▸ Brief
Find every line in the listing below that contains the word "lens", and copy each of those lines in full.

▸ Dataset content
Segment Open

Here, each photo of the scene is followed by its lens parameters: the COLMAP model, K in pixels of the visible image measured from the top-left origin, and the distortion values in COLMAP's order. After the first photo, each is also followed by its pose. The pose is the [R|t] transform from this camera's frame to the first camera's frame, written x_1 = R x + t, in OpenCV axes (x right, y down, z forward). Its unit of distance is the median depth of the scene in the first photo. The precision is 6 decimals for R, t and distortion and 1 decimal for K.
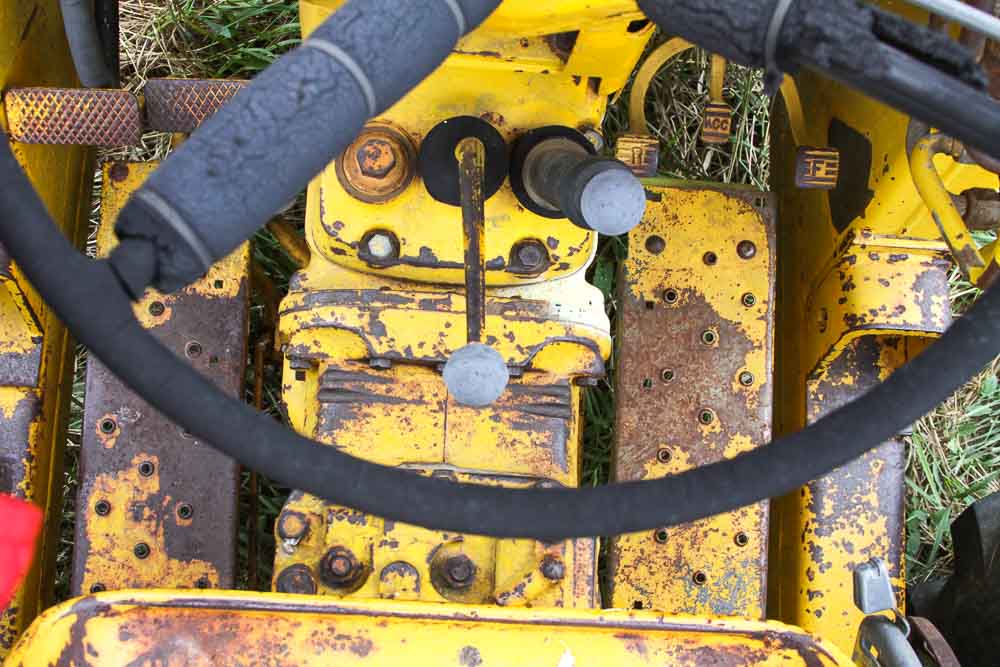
lens RADIAL K [[1290.0, 0, 500.0], [0, 1290.0, 333.5], [0, 0, 1]] dist [-0.171039, 0.172212]
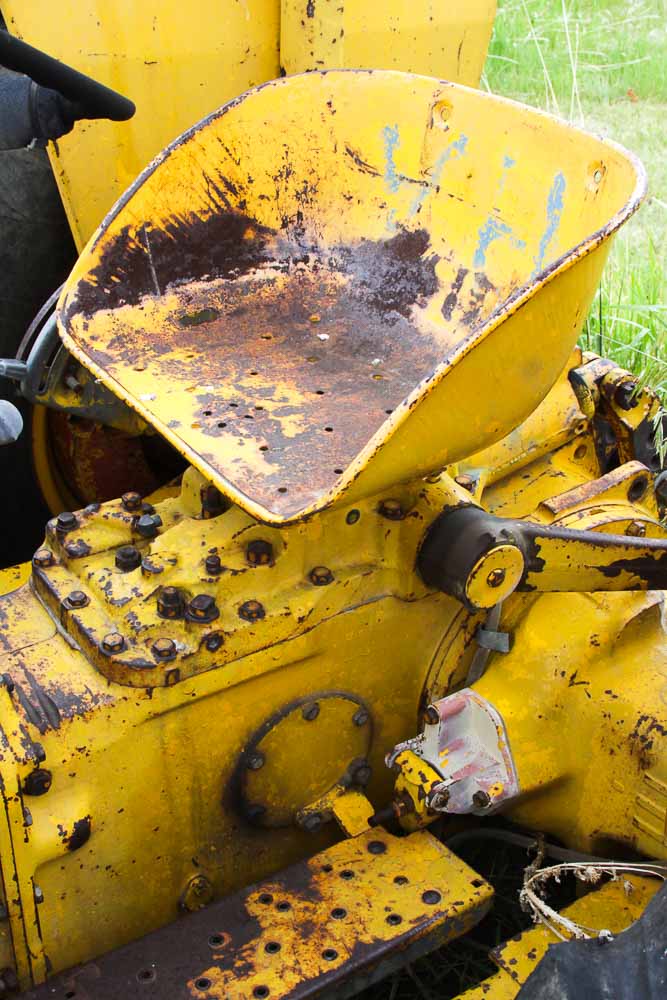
lens RADIAL K [[1290.0, 0, 333.0], [0, 1290.0, 517.3], [0, 0, 1]] dist [-0.171039, 0.172212]
pose [[-0.593521, -0.526891, 0.608374, -0.747926], [0.765271, -0.135425, 0.629301, -0.381897], [-0.249184, 0.839074, 0.483592, 0.215915]]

Segment Closed

▸ Final answer
Here, each photo of the scene is followed by its lens parameters: the COLMAP model, K in pixels of the visible image measured from the top-left origin, and the distortion values in COLMAP's order. After the first photo, each is also followed by its pose. The pose is the [R|t] transform from this camera's frame to the first camera's frame, written x_1 = R x + t, in OpenCV axes (x right, y down, z forward). Its unit of distance is the median depth of the scene in the first photo. The precision is 6 decimals for R, t and distortion and 1 decimal for K.
lens RADIAL K [[1290.0, 0, 500.0], [0, 1290.0, 333.5], [0, 0, 1]] dist [-0.171039, 0.172212]
lens RADIAL K [[1290.0, 0, 333.0], [0, 1290.0, 517.3], [0, 0, 1]] dist [-0.171039, 0.172212]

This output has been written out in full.